Alcançar a criptoagilidade começa com:
- Criando um inventário de seus certificados, algoritmos e outros ativos criptográficos
- Trocar algoritmos de criptografia por: raízes de confiança (por exemplo, autoridades de certificação privadas da sua organização), firmware para dispositivos de longa duração e quaisquer outros ativos que produzam assinaturas que precisam ser confiáveis por um longo tempo; e
- Explorando maneiras de incorporar algoritmos quânticos seguros em seus produtos
Colocando em prática a criptoagilidade
A modernização da infraestrutura de segurança cibernética mundial para ser quântica segura não será rápida e provavelmente exigirá várias tentativas. O PQC está em desenvolvimento há muitos anos, mas é lógico que as primeiras versões aprovadas para uso podem não resistir ao teste do tempo.

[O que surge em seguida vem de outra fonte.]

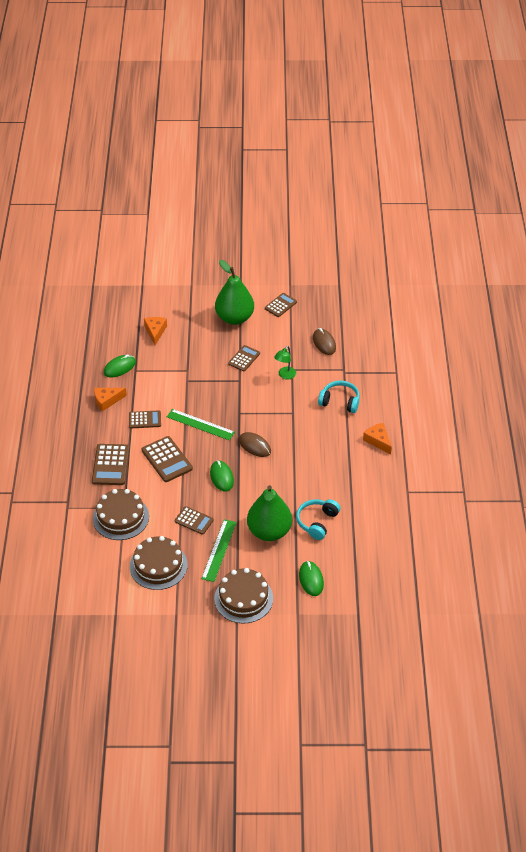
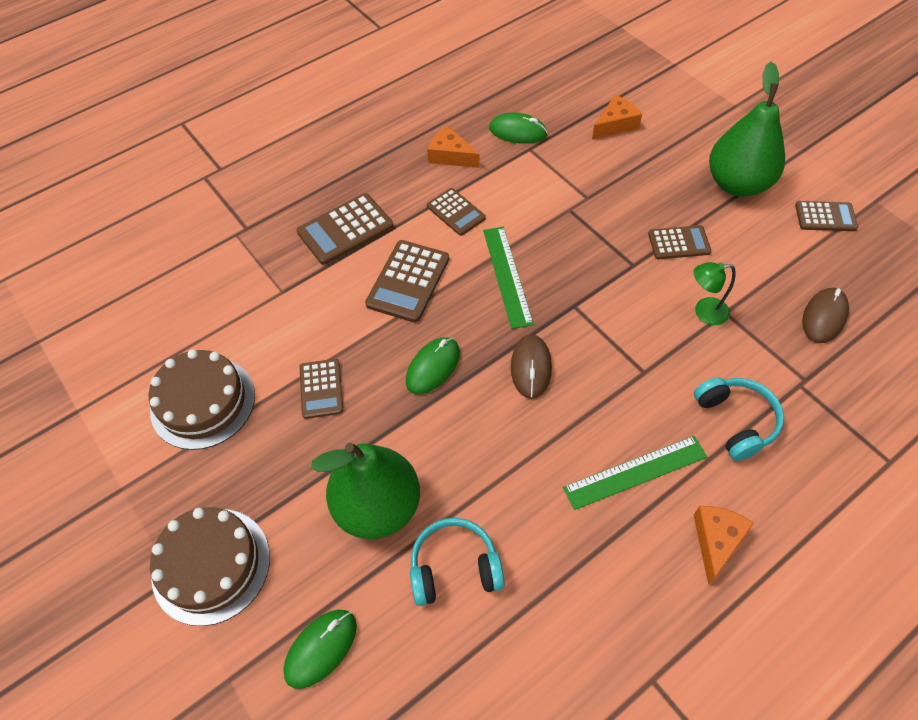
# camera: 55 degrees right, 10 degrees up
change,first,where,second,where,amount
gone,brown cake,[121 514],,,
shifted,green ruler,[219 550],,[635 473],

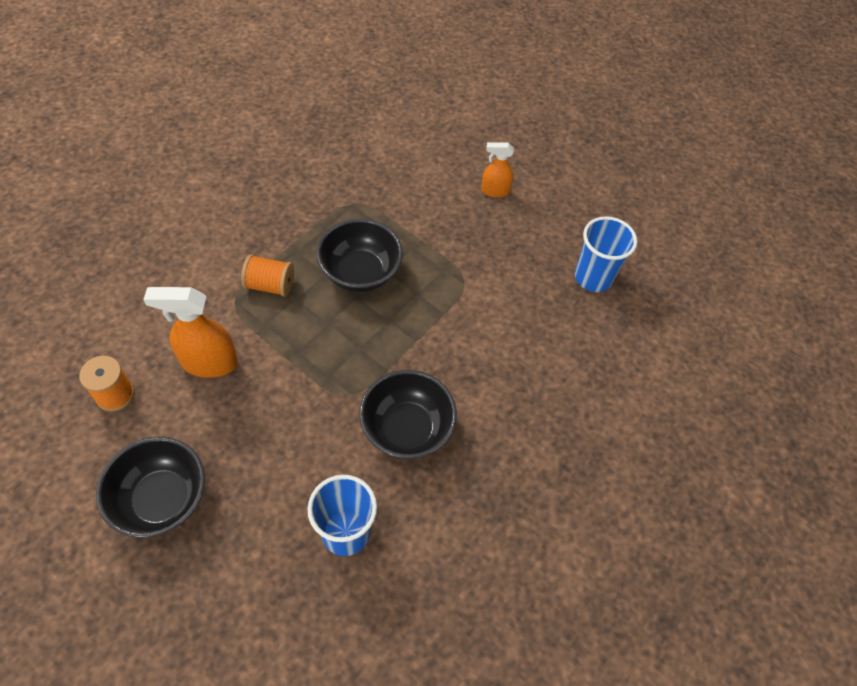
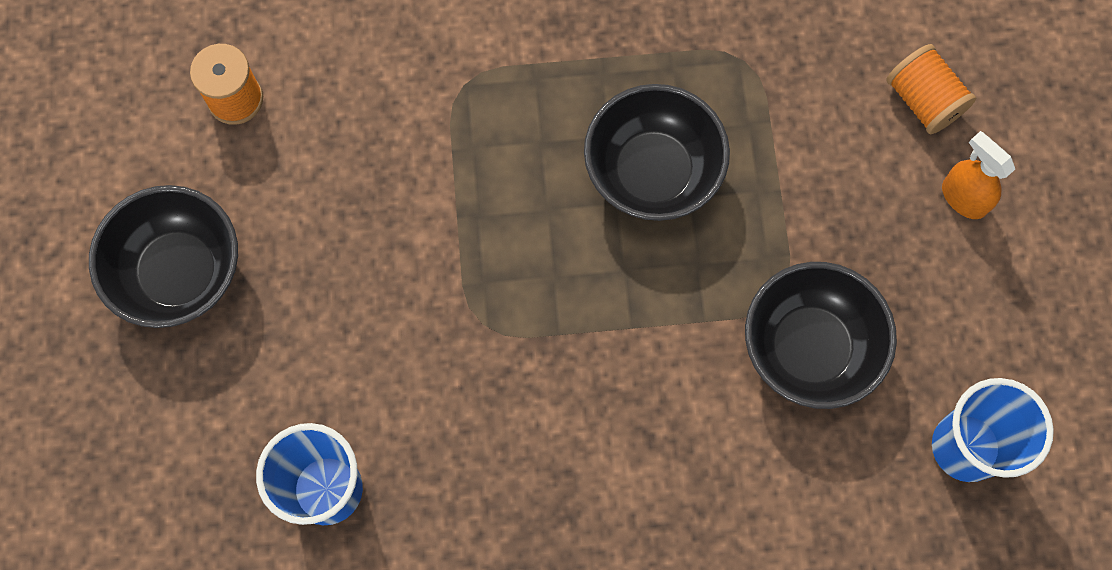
# camera: 50 degrees right, 15 degrees up
change,first,where,second,where,amount
gone,orange spray bottle,[190 332],,,
shifted,orange spool,[267 275],,[931 89],
shifted,black bowl,[408 414],,[821 335],

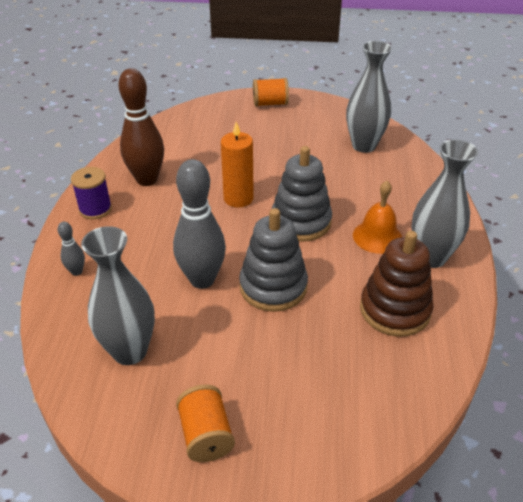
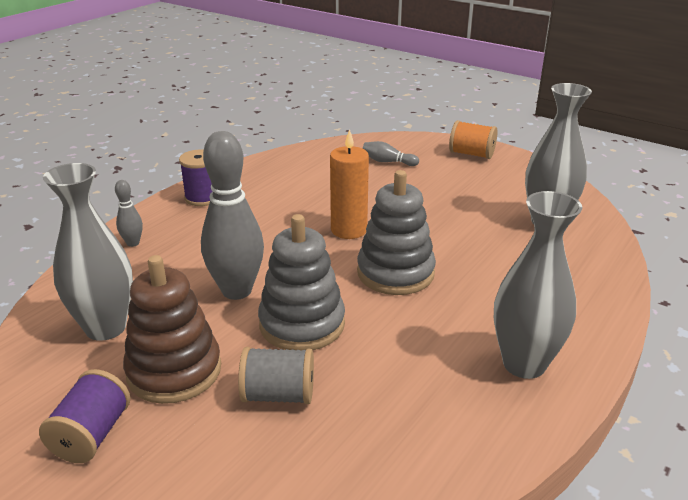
# camera: 30 degrees right, 10 degrees down
change,first,where,second,where,amount
gone,brown bowling pin,[141 127],,,
gone,orange bell,[377 217],,,
new,,,grey spool,[276 375],
new,,,grey bowling pin,[391 153],
shifted,brown stacking toy,[397 284],,[172 329],
repainted,orange spool,[205 423],purple spool,[84 416],

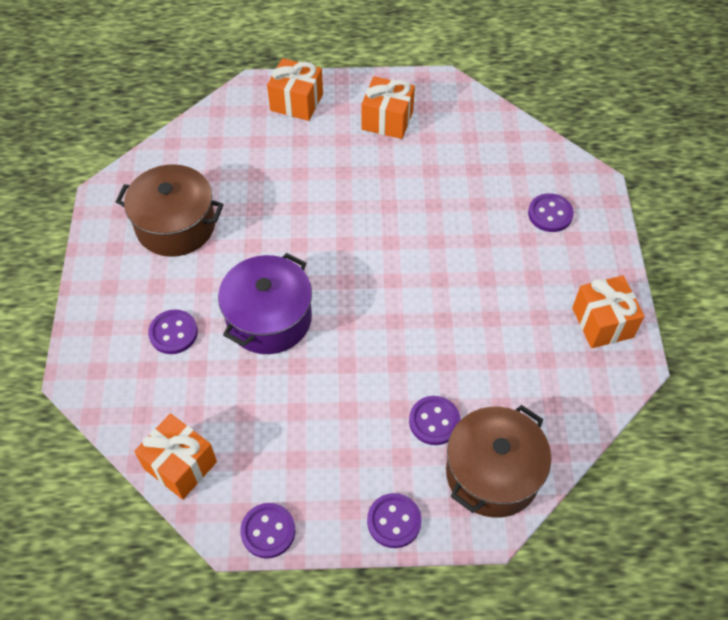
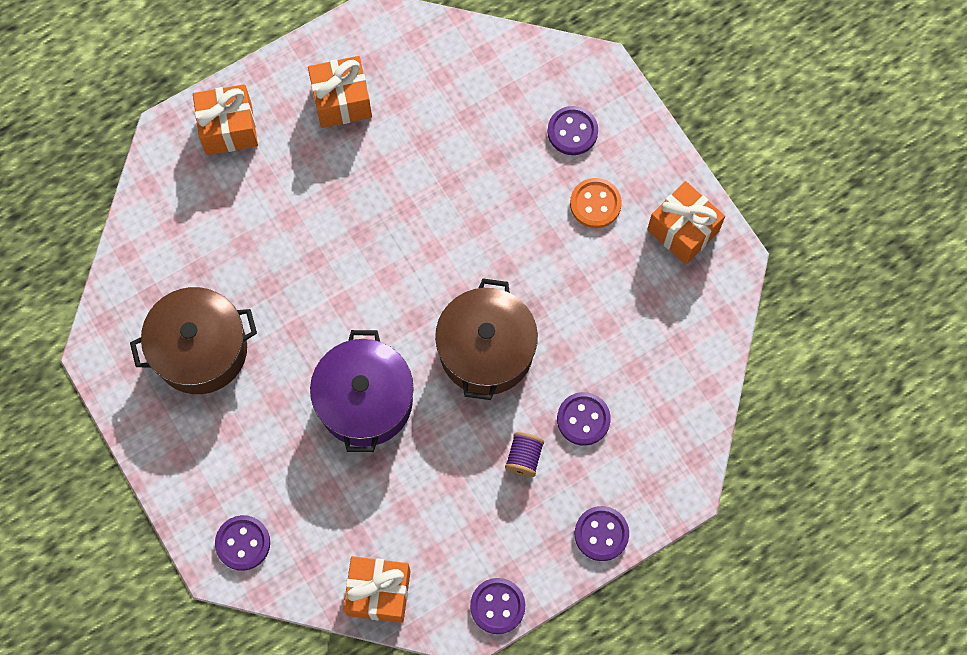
# camera: 30 degrees left, 15 degrees up
change,first,where,second,where,amount
new,,,purple spool,[524 454],
new,,,orange button,[596 203],
shifted,purple button,[173 331],,[242 543],
shifted,brown pot,[498 461],,[486 339],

Além disso, os algoritmos PQC não são um substituto igual para os algoritmos em uso hoje. Teremos que suportar mais algoritmos, e os tamanhos das chaves e o texto cifrado resultante (dados criptografados) exigirão mais recursos computacionais do que os algoritmos atuais.
O Q-Day não é apenas hoje; é todos os dias daqui em diante. É por isso que o verdadeiro objetivo é a agilidade criptográfica, com ênfase na “agilidade”. A verdadeira prontidão quântica significa estar preparado para se adaptar rapidamente às mudanças e ter soluções de segurança implementadas que permitam a adaptação sem causar grandes interrupções em seus negócios.